Robert McNeil, ASGCA associate, has spent 10 years traveling to Central Europe “chasing opportunities.” Here he reports what was found on a recent visit to Romania:

Spreading the “Virus”

by Robert McNeil, ASGCA, Associate Member

January 23, 2011

The cynics of the game often point to the struggling economy or the lack of players or sometimes the correction of the oversupply we have seen in the US over the last 4 years as a reason to question the future of the game. And this is certainly a valid position to take. As a golf course architect it is easy to get mired in the negative press, the spiraling reports and the environmental pressures that seem to stab at the industry from all sides. It is easy to wonder where the next project is coming from. But in the midst of all of this mental anguish, in the midst of the not knowing, we are sometimes reminded of why this game is so great and why being a golf course architect is so great.

For the past 10 years I have been traveling to Central Europe to chase opportunities. The key word is chase. During the chase I have been fortunate to have traveled to some very interesting places including Slovenia, where I spoke at the 1st ever, Slovenian Greenskeepers Association Conference in 1999, Poland and most recently Romania. When visiting these and other countries in the region, the remnants of Industrialization are everywhere. The gray walls of abandoned factories, the socialized living arrangements and the hardened faces of Communism and hard times are only slowly fading. Amidst all of these stereotypical pictures, what I have found the most refreshing is the passion for the game. There is a desire to bring the game to markets where there may be hundreds of miles between courses and most of all there are people that understand the true meaning of the game, its spirit, its role in our social environment and its value to a good life.

On a recent visit to Romania to layout a course just outside the city of Cluj-Napoca in the Transylvania region….yes Transylvania as in Vlad Dracula, I met a gentlemen that reminded me of what it truly means to bring golf to new regions. His name is Atilla Kadar, he is a stone craftsman. He owns a company in Cluj that creates and cuts special pieces of stone for buildings, monuments and other unique applications.   If you speak with Atilla you would think he has played golf his whole life, grew up in it and had all the opportunities to hone his skills. In fact he has a grand goal to compete in the 2016 Olympics representing Romania, why not? There are no golf courses in Cluj, considered one of the largest cities in Romania, resting in the shadows of the Apuseni mountains, part of the western Carpathian range. The city has a population of roughly 600,000 growing to 700,000 during the academic year as there are numerous universities scattered throughout the city. As far as golf go, the closest course is 120km away, nearly a 2 hour drive.

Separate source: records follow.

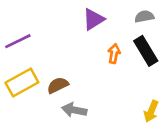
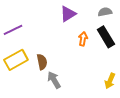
brown semicircle: (58, 85) -> (42, 62), turned 105
gray arrow: (74, 110) -> (54, 80), turned 48

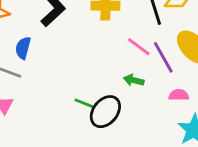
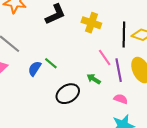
blue semicircle: (23, 48) -> (35, 69), moved
green line: (84, 103) -> (51, 63), moved

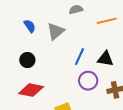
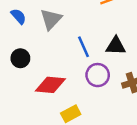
blue line: (79, 57) -> (84, 47), turned -42
red diamond: (31, 90) -> (50, 85), moved

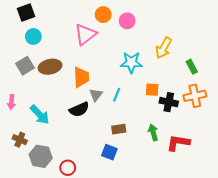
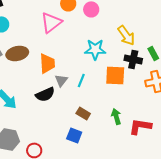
yellow arrow: (164, 48) -> (126, 35), turned -65
orange square: (152, 90) -> (115, 75), size x1.5
black cross: (169, 102) -> (133, 59), moved
brown rectangle: (119, 129) -> (83, 113), turned 40

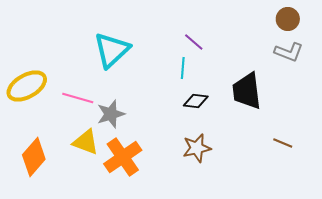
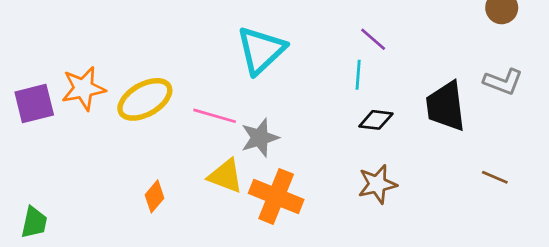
gray L-shape: (289, 52) -> (503, 82), moved
orange diamond: (34, 157) -> (154, 196), size x0.6
orange cross: (123, 157) -> (276, 196), turned -33

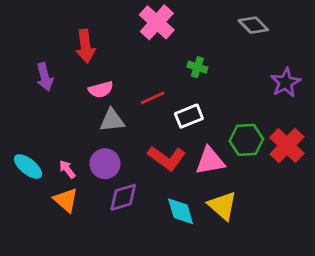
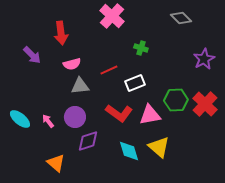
purple arrow: (45, 77) -> (32, 55), turned -30
orange triangle: (66, 200) -> (56, 163), moved

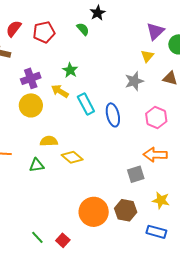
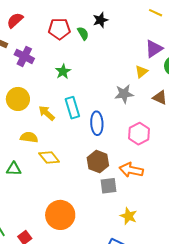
red pentagon: (44, 32) -> (59, 29), moved
purple cross: (31, 78) -> (24, 56), moved, turned 36
yellow arrow: (60, 91) -> (47, 113), moved
green triangle: (37, 165) -> (14, 169), moved
brown hexagon: (126, 210) -> (98, 162), moved

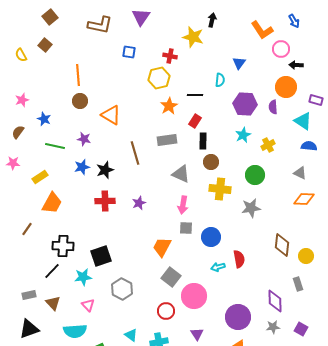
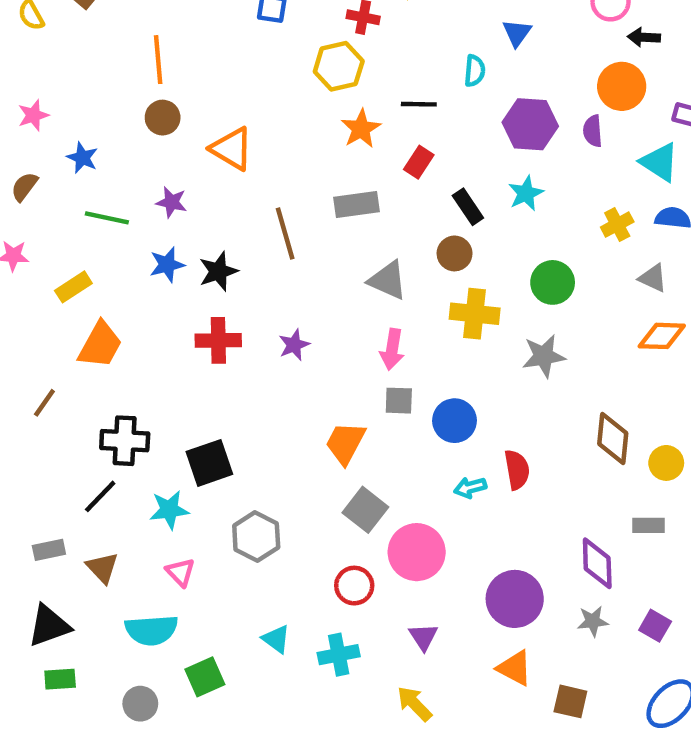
black rectangle: (203, 141) -> (468, 207), moved, turned -35
yellow cross: (268, 145) -> (617, 225), moved
gray rectangle: (298, 284) -> (648, 525), turned -72

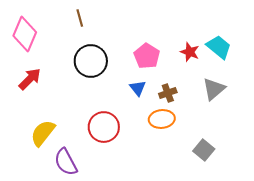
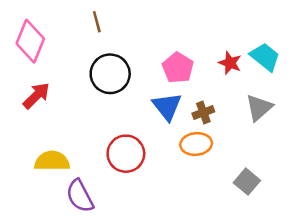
blue triangle: (138, 88) -> (167, 106), size x1.5
yellow semicircle: (43, 133) -> (52, 161), turned 52

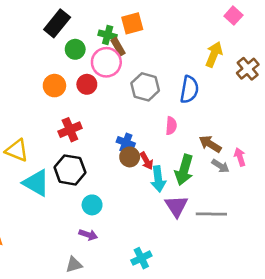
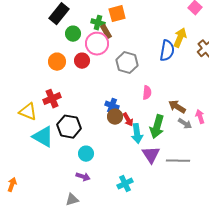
blue semicircle: (189, 89) -> (167, 51), moved
red cross: (70, 130) -> (52, 99), moved
cyan cross: (141, 258) -> (125, 184), moved

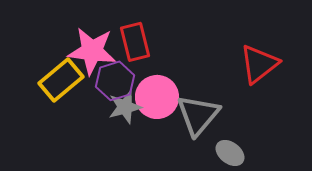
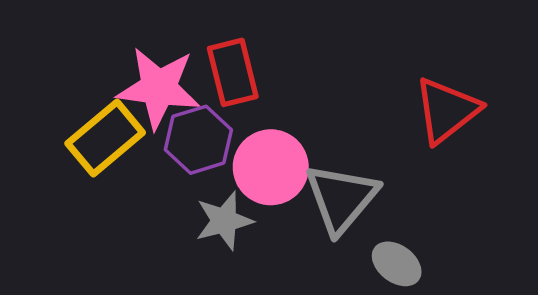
gray star: (125, 107) -> (224, 221), moved

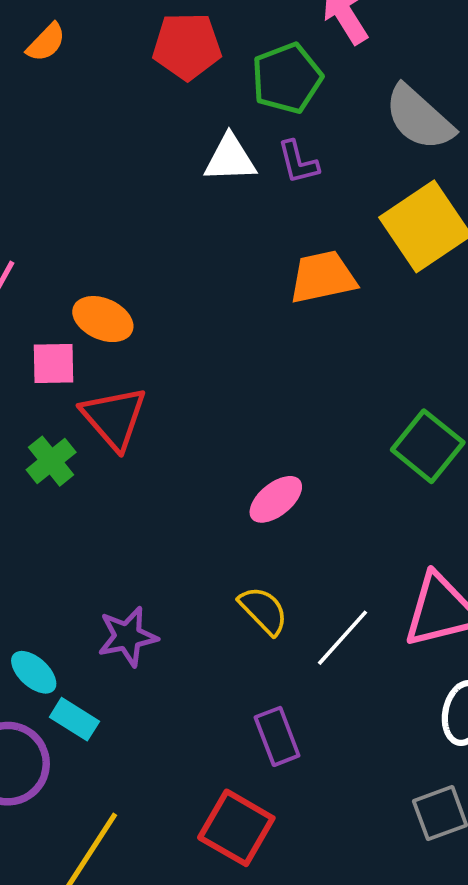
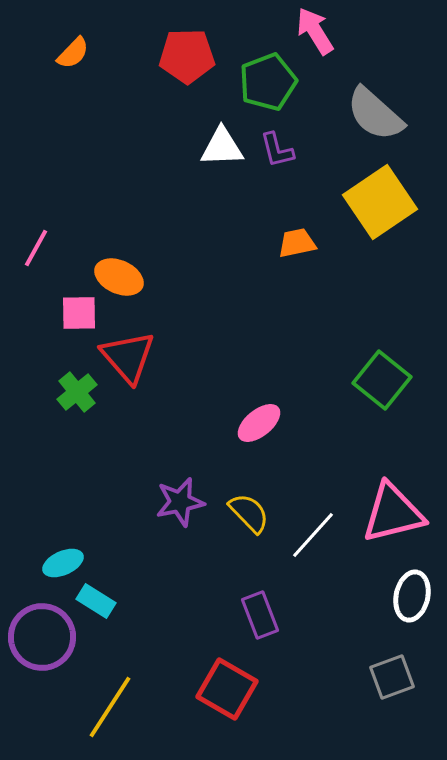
orange trapezoid: (323, 277) -> (297, 243), size x0.7
purple star: (128, 636) -> (180, 502), moved
cyan ellipse: (34, 672) -> (63, 563), turned -66

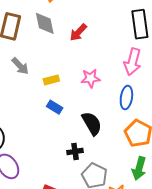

I had been involved with a proposed golf course at the Sun Garden Resort, set along the city limits for a few years. During my most recent visit it became clear that Atilla would become the ambassador for the project. To think, no more 2 hour drives to play golf…or even practice, alas a 9 hole course right in Cluj, with a practice center. But it is more, as Atilla will attest, his spoken words much stronger than my written. I am paraphrasing, but the essence of his sentiment was that this course in Cluj would change the social fabric of the community. It will bring to the players and would be players of the region, and there aren’t very many yet, a game that instills the goodness of life, heightens the competitive spirit and teaches the lessons of fairness, honesty and camaraderie. This is where he believed the value of a course rests.

For our part as golf course architect, you can’t help but get caught up in his “sermon” and sing along. Our work as golf course architects is important, this project is important as are all projects that introduce the game to new players in new markets. This is what golf is all about, bringing the game to the people. Letting what he calls “the virus” take hold and watching it spread.